Get ready to be bombarded with animojis, and other TrueDepth AR and face-mapping apps
Animojis are exactly what they sound like: animated emojis. They're cute. They're also Apple's showcase for the fancy TrueDepth camera, which maps your facial expressions onto monkeys, aliens, foxes and even a pile of poop. (If nothing else, the 10-second clips made my kids laugh when I sent them a few.)
Third-party apps also use the TrueDepth camera for real-time 3D effects. Snapchat created new face filters I got to play with, and some did an amazing job staying on my face. I'm curious to see how future apps use this tech for even more advanced face-aware AR.
Apple's Instagram-like video app Clips has an update coming that also uses the camera to green-screen my face into different scenes, like an 8-bit gaming experience or a Star Wars filter where it looks like my face is a blue-tinged hologram. Again, it's fun. For many people, the filters Snapchat already provides are probably enough.

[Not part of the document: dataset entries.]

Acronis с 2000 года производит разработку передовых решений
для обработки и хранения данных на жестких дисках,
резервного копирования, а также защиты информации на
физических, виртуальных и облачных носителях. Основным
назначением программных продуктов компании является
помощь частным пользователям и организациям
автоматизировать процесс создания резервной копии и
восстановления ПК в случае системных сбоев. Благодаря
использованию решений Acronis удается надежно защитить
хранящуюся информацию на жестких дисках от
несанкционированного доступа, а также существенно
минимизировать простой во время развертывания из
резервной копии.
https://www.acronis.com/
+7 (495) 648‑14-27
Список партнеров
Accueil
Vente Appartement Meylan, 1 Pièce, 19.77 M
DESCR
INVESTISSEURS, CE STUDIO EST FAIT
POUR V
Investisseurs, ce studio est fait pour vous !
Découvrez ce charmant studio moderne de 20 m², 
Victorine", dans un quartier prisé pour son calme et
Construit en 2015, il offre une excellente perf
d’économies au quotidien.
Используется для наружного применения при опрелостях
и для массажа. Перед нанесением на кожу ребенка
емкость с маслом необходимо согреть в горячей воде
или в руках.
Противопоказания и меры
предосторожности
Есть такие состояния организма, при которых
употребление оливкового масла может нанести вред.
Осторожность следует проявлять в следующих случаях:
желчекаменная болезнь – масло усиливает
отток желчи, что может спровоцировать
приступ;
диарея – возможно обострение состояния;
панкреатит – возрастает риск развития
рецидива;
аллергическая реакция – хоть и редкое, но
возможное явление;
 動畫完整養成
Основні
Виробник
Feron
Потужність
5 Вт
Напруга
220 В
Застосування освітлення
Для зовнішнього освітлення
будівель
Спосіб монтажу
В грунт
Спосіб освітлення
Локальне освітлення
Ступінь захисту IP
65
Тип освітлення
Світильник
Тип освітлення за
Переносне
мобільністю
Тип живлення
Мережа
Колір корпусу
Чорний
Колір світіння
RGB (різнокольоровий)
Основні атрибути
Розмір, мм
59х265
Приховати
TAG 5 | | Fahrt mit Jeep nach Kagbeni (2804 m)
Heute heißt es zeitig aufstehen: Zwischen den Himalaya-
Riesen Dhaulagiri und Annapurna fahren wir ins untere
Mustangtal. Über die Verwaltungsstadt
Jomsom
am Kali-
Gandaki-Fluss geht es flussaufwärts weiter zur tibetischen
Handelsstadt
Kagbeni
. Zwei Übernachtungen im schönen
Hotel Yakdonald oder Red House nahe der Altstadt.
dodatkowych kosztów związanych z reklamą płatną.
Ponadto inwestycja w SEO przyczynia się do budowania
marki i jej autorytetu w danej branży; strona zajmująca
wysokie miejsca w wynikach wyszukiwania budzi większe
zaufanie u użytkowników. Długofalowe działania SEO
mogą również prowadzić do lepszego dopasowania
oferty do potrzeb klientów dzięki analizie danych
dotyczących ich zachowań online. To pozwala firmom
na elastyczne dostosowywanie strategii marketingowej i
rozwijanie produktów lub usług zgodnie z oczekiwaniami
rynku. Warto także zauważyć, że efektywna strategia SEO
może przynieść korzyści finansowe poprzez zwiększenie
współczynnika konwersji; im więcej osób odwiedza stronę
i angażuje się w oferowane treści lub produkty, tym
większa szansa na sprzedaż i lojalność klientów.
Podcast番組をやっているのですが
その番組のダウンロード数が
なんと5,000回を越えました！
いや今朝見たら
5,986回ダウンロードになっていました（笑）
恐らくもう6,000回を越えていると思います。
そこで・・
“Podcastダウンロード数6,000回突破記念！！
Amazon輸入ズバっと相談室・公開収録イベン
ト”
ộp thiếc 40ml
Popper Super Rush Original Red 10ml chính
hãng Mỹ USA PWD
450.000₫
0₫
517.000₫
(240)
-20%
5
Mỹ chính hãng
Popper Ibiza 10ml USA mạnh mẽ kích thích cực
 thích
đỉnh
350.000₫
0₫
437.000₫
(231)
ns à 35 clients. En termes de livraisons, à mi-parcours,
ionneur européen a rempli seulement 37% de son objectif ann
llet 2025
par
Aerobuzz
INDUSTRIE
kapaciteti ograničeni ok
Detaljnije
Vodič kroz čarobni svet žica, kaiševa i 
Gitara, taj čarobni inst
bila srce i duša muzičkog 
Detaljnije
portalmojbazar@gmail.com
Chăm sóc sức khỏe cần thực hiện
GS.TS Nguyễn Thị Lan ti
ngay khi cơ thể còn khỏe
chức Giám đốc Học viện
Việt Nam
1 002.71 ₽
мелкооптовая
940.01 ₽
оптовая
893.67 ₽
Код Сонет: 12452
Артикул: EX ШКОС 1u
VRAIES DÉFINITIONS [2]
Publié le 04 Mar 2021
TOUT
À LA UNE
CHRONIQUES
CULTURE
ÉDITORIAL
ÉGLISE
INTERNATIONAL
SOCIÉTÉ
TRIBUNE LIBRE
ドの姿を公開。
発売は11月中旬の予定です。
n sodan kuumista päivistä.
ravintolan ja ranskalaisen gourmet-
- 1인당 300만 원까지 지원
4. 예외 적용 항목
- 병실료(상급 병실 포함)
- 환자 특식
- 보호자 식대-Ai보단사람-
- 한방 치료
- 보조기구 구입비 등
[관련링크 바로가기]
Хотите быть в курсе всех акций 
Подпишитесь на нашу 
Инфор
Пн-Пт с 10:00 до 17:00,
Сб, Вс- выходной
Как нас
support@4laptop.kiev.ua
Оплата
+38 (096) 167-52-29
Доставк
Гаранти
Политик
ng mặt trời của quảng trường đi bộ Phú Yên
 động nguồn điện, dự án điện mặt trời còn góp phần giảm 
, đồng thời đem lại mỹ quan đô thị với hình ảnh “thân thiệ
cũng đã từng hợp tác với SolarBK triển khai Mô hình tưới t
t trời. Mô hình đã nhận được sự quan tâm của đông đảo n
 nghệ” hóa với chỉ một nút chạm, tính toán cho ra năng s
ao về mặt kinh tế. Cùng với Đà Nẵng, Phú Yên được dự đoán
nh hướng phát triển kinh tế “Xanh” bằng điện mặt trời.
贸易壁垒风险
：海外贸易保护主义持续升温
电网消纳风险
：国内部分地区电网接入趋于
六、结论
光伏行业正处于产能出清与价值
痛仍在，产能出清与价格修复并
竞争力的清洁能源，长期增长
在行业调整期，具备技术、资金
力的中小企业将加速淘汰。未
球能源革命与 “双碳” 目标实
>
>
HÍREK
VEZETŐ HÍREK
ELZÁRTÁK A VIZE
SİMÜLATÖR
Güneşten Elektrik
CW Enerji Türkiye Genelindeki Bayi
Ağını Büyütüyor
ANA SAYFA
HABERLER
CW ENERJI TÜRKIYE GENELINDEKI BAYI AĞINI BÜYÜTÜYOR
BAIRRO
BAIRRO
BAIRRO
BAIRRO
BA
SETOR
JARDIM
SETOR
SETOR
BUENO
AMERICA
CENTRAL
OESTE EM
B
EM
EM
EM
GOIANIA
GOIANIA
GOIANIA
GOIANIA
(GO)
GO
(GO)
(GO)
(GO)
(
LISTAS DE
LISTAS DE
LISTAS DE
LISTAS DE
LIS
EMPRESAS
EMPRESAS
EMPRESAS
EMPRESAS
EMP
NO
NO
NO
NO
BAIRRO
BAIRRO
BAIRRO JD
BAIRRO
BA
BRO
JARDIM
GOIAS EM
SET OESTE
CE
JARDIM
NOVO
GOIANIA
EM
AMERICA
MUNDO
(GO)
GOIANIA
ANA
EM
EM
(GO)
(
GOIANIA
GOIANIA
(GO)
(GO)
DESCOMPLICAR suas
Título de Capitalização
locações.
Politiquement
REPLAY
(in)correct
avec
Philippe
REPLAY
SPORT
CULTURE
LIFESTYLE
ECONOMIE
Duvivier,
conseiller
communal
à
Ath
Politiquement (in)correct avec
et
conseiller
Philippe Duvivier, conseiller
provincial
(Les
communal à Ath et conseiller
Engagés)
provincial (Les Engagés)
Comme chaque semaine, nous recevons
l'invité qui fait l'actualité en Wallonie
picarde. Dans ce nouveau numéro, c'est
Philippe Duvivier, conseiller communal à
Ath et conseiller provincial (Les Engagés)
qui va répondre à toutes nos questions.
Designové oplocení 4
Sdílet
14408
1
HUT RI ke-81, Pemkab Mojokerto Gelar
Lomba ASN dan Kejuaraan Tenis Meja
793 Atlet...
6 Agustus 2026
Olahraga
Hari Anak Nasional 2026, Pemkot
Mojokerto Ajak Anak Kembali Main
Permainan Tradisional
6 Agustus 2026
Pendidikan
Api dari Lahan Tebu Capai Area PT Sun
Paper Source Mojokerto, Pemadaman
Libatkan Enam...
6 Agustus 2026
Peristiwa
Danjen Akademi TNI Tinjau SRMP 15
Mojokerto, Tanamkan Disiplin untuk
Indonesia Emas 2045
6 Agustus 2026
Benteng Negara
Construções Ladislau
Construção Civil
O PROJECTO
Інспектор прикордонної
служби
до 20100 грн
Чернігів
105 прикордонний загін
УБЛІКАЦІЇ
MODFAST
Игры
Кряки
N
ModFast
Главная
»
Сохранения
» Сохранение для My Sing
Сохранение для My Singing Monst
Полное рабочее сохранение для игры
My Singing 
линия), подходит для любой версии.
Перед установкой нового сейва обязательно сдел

Apple nailed the size and feel: Did it nail the entire experience?
I think the X is in the sweet spot that the older iPhone sizes could never perfectly be. It's a good-feeling phone with a nice, large screen. The shift to Face ID and the removal of the home button feel like changes that some might be fine with, and others will find unnecessary. I'm still learning the X's design language.
We're just getting started!
Want to know more? So do we. This is the beginning of our iPhone X journey, not the final word. We've got plenty more on deck, including battery tests, benchmarks and in-depth comparisons to rival phones such as the Samsung Galaxy Note 8 and Google PIxel 2 XL.
We'll continue to update our experiences throughout the week as we count down to the iPhone X global launch on Friday, Nov. 3.
For now, our CNET review of the iPhone X will be ongoing with a lot more tests.